Exercise requirements:
(a) According to the article on John Klar's book, which publisher released The Coming Food Crisis?
(b) Resume the article on John Klar's book, picking up right after its final sentence.

Selected extract:
--- START ---
The War on Farmers: John Klar's Central Argument in "The Coming Food Crisis," By Bob Farmer (Dairy Farmer)
John Klar's latest book, The Coming Food Crisis: How Corporations, Activists, and Climate Alarmists Are Waging War on Farmers (released March 17, 2026, by Skyhorse Publishing), delivers a stark, urgent warning: America's, and the world's, food system is under deliberate, multi-front assault. What appears as abundant supermarket shelves conceals a growing fragility engineered by powerful interests. The shelves won't stay full forever, and when they empty, the consequences will be famine in an age of supposed plenty.
At its core, Klar's argument is that independent family farmers, especially livestock producers, are being systematically targeted and eliminated, not by accident, but by coordinated forces pursuing profit, control, and ideological agendas. Three main culprits drive this war:
1.Multinational corporations consolidate food production through industrialisation, vertical integration, and global supply chains. They replace diverse small farms with massive monoculture operations and imported commodities, making the system more profitable for them but brittle for everyone else. Farm families vanish yearly, replaced by corporate giants. Economic policies fuel inflation, soaring input costs (fertilizer, feed, fuel), and supply-chain vulnerabilities that benefit Big Ag while squeezing out locals.
2.Animal rights activists and extremists push radical anti-livestock campaigns that portray traditional farming as cruel or environmentally destructive. These efforts criminalise practices essential to regenerative, pasture-based agriculture, driving up compliance costs and forcing closures.
--- END ---
Given records:
--- START ---
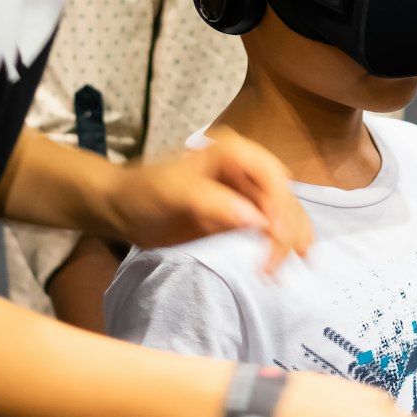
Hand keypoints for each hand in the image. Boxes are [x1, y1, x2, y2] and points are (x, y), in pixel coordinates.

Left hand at [107, 128, 311, 269]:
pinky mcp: (242, 215)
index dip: (279, 203)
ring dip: (290, 238)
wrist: (122, 208)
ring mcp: (245, 193)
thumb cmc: (144, 192)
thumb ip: (213, 203)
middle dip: (288, 227)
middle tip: (276, 262)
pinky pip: (270, 228)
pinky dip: (280, 244)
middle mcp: (245, 169)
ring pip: (282, 213)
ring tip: (294, 264)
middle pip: (282, 196)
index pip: (270, 175)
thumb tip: (256, 221)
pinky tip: (286, 260)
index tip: (274, 234)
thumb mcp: (174, 193)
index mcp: (232, 152)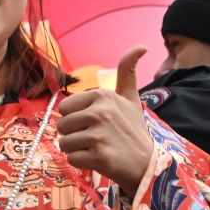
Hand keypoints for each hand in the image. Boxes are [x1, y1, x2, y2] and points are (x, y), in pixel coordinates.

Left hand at [56, 46, 153, 195]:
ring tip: (96, 149)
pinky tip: (98, 160)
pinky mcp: (99, 156)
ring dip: (76, 150)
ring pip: (64, 143)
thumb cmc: (133, 130)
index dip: (75, 118)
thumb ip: (127, 71)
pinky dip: (81, 163)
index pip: (65, 107)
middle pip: (62, 125)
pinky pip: (72, 158)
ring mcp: (99, 135)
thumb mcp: (131, 98)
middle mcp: (100, 112)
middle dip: (73, 135)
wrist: (146, 164)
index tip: (95, 123)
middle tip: (95, 139)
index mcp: (103, 95)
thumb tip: (141, 46)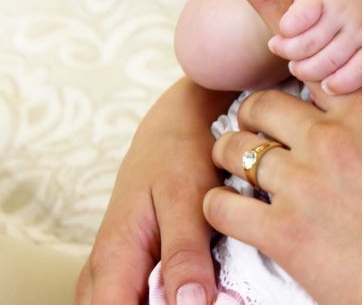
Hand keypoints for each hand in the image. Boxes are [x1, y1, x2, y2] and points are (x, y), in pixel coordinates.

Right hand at [76, 78, 233, 304]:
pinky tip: (193, 294)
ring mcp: (115, 266)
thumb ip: (185, 254)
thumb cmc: (181, 155)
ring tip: (204, 294)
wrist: (177, 123)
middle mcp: (105, 267)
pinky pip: (133, 297)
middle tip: (207, 299)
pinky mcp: (130, 262)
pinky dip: (156, 300)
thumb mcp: (188, 200)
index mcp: (115, 255)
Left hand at [204, 83, 361, 303]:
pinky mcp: (283, 232)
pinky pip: (222, 205)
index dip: (295, 79)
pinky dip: (218, 206)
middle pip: (262, 104)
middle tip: (255, 133)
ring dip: (229, 157)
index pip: (313, 72)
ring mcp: (304, 184)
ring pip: (234, 149)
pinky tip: (232, 209)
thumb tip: (359, 90)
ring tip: (237, 169)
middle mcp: (333, 140)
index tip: (289, 91)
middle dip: (253, 117)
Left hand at [265, 0, 361, 95]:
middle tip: (284, 49)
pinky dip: (340, 82)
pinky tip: (326, 83)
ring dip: (307, 70)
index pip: (296, 20)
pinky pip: (361, 72)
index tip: (284, 28)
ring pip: (328, 63)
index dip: (284, 31)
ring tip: (298, 64)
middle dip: (289, 52)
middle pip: (308, 46)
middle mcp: (352, 4)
--- END ---
Answers in order:
(a) Skyhorse Publishing

(b)
3.Climate alarmists weaponise "climate change" narratives to impose restrictive regulations on emissions, land use, and animal agriculture. Klar sees this as the latest propaganda tool to justify heavy-handed policies that mirror EU farmer revolts, where mandates on nitrogen fertilizers, herd reductions, and "green" transitions have sparked massive protests. In the U.S., similar elitist schemes threaten to criminalise independent peasants under environmental pretexts, all while ignoring real pollutants (like chemical runoff from industrial renewables) in favour of carbon-focused hysteria.
Together, these forces create a perfect storm: dependency on processed, imported, ultra-processed foods rises; food sovereignty erodes; and human liberties shrink as governments and NGOs enforce top-down control. The result is engineered fragility — supermarkets look plentiful, but the underlying system grows ever more centralised, vulnerable to disruption, and hostile to small-scale, resilient producers.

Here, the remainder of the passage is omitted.